Au 9e jour de l’opération militaire sur la Zad, Reporterre publie une analyse de ce qui se joue à Notre-Dame-des-Landes, au prisme des communs.
L’État veut récupérer le contrôle de terres. Il délégitime les revendications zadistes au nom de la propriété privée. Reporterre met en perspective cette notion inséparable du capitalisme.
« Barrez-vous, c’est pas chez vous, ici ! » Ce mardi, au 9e jour de l’opération militaire sur la Zad, l’ardeur des militants à protéger « leur » territoire face à l’État et ses représentants armés ne faiblissait pas.
Pourtant, depuis l’abandon officiel du projet, le 17 janvier, il n’est pas rare d’entendre d’anciens opposants au projet d’aéroport critiquer les zadistes : maintenant qu’ils ont gagné, ils devraient retourner à une vie normale, dans les règles, et n’auraient plus rien à faire sur des terres qui ne leur appartiennent pas. Car, c’est bien l’État qui est propriétaire des terres occupées, et n’est-il pas logique qu’il cherche à remettre la main sur l’usage qui en est fait ?
Juridiquement, il est difficile de soutenir le contraire. Mais pas du point de vue de la légitimité : les zadistes ont contribué à défendre et à sauver ces lieux du bétonnage, ils devraient pouvoir continuer à y vivre et travailler. Maeva a habité quelque temps sur la Zad, et vit aujourd’hui en squat, près de Bordeaux. Selon elle, « on peut être légitimement occupant, habitant, autrement que parce qu’on a de l’argent. Quelqu’un qui vit sur un terrain qu’il connaît comme sa poche, le cultive, est plus légitime que quelqu’un qui arrive avec plein d’argent ».
« En France, on croit que la propriété privée a toujours existé »
Depuis quelques années, la notion de « communs » fait son retour. Il s’agit de concevoir des formes d’organisation selon lesquelles la propriété ou les droits d’usage sont collectifs. Reporterre avait d’ailleurs imaginé que Notre-Dame-des-Landes, débarrassée d’aéroport, devienne un bien commun. Or jusqu’ici, l’État refuse tous les projets qui ne sont pas individuels, y compris ceux portés par un collectif d’habitants (comme l’a montré l’expulsion des Cent Noms, mardi dernier). Comment expliquer cette raideur institutionnelle ?
Pour Étienne Le Roy, professeur émérite d’anthropologie du droit à Paris 1, et ancien directeur du Laboratoire d’anthropologie juridique de Paris, « l’inculture générale des Français est incroyable ». « On croit que la propriété privée a toujours existé, alors que, jusqu’à la fin du XVIIIe siècle en France, il y avait des propriétaires, mais pas de régime juridique organisé de propriété », rappelle-t-il.

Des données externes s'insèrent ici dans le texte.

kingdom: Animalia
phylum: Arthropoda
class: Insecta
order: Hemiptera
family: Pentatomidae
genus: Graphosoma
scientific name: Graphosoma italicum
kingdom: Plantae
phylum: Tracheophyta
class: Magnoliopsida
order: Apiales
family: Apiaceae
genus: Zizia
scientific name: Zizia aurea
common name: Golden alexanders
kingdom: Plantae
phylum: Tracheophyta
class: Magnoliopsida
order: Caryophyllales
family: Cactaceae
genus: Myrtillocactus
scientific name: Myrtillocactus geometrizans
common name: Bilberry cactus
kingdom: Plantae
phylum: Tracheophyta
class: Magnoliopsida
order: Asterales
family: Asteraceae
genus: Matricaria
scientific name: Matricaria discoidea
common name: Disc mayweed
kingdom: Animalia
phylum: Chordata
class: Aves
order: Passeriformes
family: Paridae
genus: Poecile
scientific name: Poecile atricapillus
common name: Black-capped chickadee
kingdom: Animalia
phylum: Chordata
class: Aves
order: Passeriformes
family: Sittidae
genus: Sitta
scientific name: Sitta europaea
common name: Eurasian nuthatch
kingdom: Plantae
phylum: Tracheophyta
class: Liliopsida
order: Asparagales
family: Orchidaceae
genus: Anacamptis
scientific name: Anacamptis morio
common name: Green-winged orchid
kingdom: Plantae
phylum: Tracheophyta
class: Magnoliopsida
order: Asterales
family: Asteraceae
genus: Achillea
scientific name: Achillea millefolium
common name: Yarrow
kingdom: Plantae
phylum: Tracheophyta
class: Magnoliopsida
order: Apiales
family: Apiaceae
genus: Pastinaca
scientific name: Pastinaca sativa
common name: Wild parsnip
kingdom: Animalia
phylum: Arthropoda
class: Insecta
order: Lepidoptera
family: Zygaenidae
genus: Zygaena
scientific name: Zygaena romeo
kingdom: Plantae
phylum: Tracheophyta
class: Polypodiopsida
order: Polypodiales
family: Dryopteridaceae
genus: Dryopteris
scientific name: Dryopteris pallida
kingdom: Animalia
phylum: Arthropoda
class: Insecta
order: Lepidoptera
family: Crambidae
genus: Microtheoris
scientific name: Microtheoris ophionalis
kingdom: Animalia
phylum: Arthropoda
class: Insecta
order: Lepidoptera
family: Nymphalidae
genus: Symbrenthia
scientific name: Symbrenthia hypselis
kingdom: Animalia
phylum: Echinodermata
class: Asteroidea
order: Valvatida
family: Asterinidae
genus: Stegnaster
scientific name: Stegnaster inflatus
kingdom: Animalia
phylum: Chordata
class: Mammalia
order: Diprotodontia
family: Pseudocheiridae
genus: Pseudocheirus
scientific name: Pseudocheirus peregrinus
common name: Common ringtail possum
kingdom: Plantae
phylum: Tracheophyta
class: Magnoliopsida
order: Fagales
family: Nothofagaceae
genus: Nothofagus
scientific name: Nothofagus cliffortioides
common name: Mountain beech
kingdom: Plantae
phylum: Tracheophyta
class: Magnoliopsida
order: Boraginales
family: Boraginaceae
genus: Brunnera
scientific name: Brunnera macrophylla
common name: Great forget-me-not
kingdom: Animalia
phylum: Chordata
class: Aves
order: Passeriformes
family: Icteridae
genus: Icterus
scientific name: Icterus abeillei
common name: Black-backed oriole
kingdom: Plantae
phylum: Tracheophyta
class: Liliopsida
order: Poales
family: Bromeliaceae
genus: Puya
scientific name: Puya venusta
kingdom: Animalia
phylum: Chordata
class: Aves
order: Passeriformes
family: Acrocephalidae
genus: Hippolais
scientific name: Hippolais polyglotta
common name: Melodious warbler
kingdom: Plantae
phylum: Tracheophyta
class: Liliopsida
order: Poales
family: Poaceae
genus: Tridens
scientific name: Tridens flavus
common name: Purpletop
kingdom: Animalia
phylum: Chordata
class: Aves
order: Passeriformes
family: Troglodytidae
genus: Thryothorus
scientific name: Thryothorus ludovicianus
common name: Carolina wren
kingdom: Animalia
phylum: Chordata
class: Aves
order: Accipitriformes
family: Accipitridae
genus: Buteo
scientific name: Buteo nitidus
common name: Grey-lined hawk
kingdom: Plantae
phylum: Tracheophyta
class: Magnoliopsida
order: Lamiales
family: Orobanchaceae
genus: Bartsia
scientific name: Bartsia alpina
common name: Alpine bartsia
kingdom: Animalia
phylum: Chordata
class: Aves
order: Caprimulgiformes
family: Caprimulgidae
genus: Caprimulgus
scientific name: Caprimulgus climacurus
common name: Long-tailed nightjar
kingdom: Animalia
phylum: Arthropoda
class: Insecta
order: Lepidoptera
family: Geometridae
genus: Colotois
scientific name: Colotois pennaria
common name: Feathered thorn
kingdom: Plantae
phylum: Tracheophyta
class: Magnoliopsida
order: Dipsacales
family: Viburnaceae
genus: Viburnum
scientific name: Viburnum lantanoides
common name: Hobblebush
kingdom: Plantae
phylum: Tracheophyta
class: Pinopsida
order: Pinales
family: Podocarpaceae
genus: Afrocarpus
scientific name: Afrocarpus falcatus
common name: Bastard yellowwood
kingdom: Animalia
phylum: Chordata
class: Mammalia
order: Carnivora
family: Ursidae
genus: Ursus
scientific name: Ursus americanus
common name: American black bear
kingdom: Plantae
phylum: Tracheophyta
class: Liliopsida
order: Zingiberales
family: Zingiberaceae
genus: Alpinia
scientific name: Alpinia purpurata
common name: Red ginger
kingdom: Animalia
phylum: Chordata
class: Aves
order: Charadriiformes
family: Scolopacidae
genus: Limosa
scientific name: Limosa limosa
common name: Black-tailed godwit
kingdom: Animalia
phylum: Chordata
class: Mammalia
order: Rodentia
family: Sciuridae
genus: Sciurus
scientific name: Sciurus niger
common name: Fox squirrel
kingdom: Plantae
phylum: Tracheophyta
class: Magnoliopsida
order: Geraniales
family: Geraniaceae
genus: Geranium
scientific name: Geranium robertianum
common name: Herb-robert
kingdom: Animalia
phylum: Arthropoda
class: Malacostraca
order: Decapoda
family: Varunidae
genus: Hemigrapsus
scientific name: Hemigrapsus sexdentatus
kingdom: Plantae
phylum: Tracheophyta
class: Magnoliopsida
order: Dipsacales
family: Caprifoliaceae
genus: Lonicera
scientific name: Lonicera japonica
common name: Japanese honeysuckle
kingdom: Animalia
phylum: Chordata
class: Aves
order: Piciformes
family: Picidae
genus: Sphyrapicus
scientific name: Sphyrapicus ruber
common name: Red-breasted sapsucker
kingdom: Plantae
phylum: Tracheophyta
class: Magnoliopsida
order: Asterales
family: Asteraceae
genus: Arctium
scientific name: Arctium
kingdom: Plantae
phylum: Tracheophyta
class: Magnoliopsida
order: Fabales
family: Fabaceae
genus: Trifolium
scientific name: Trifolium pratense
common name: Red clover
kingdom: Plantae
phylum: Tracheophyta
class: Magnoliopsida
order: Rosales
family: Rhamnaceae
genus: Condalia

Selon lui, nous, Occidentaux, serions tellement convaincus de la supériorité de notre modèle d’organisation, fondée sur la propriété privée, que nous aurions absolument oublié qu’il en existe d’autres. « Au moins un tiers de l’humanité continue à vivre avec des principes d’organisation qui n’ont rien à voir avec ce qu’on entend : une grande partie des sociétés africaines continuent à organiser leur vie économique, sociale et politique selon des principes immémoriaux et infiniment plus efficaces que ce que l’on croit. »
- Dimanche 15 avril, sur la Zad de Notre-Dame-des-Landes.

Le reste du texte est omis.